= TAREFA ATRIBUÍDA A =
No texto abaixo sobre a recuperação do Imposto de Renda, reescreva de forma mais concisa o parágrafo que começa com "Segundo o art. 153", mantendo seus fatos principais.

= TEXTO DO DOCUMENTO =
▬▬▬▬▬▬
Descubra como Estados e Municípios podem recuperar o Imposto de Renda Retido na Fonte em contratações públicas, maximizando recursos financeiros.
Contexto e Importância da Recuperação do Imposto de Renda
Nos últimos anos, tem-se observado um interesse crescente por parte dos Estados e Municípios na recuperação de valores pagos a título de Imposto de Renda Retido na Fonte em contratações públicas.
Objetivo do Artigo
Essa preocupação é motivada pela necessidade de maximizar os recursos financeiros disponíveis para a gestão pública, especialmente em um cenário de restrições orçamentárias.
Fundamentos Legais da Recuperação do Imposto de Renda
Competência Federal e Constitucionalidade
Artigo 153 da Constituição Federal
Segundo o art. 153 da Constituição Federal, o Imposto de Renda é um tributo de competência federal que incide sobre a renda e proventos de qualquer natureza de pessoas físicas e jurídicas.
▬▬▬▬▬▬
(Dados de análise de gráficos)
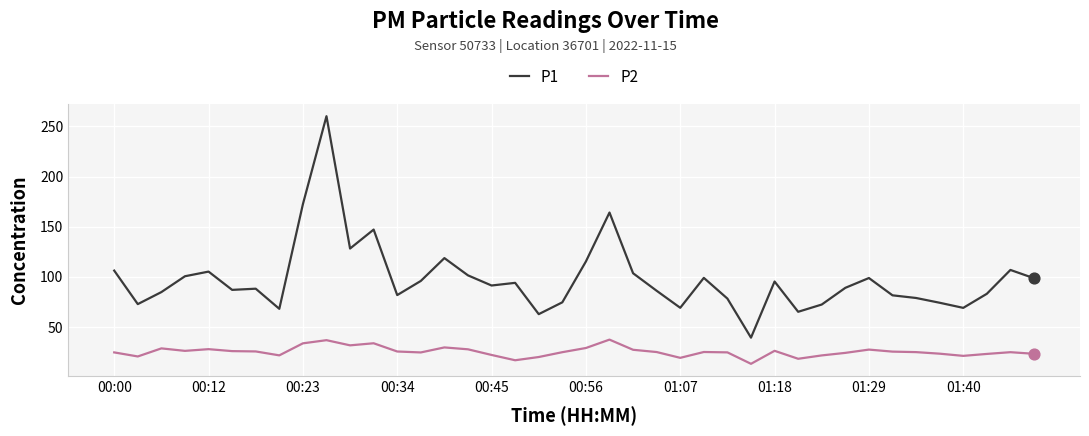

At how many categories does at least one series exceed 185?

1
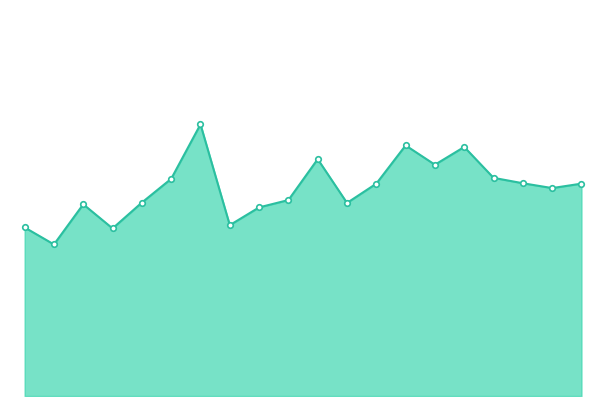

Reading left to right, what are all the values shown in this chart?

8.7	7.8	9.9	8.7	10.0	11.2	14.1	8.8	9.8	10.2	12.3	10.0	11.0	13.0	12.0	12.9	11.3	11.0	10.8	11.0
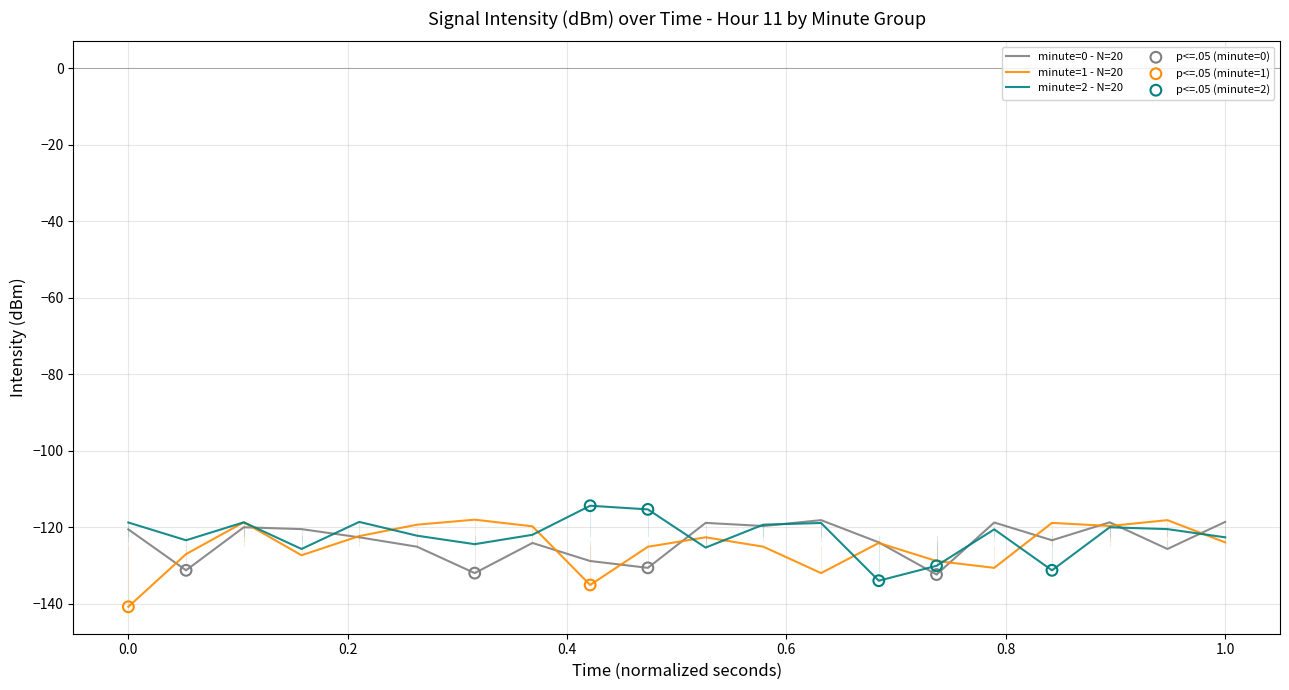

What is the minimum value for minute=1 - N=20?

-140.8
▬▬▬▬▬▬
= TAREFA ATRIBUÍDA B =
Formate todas as linhas dos registros acima como uma tabela Markdown de duas colunas, "n" com o número da linha e "Linha" com seu texto. Omita as linhas em branco e deixe as imagens de fora da resposta.

= RESPOSTA A =
Pelo art. 153 da Constituição Federal, o Imposto de Renda é um tributo federal que incide sobre a renda e os proventos de qualquer natureza de pessoas físicas e jurídicas.

= RESPOSTA B =
| n | Linha |
|---|---|
| 1 | At how many categories does at least one series exceed 185? |
| 2 | 1 |
| 3 | Reading left to right, what are all the values shown in this chart? |
| 4 | 8.7	7.8	9.9	8.7	10.0	11.2	14.1	8.8	9.8	10.2	12.3	10.0	11.0	13.0	12.0	12.9	11.3	11.0	10.8	11.0 |
| 5 | What is the minimum value for minute=1 - N=20? |
| 6 | -140.8 |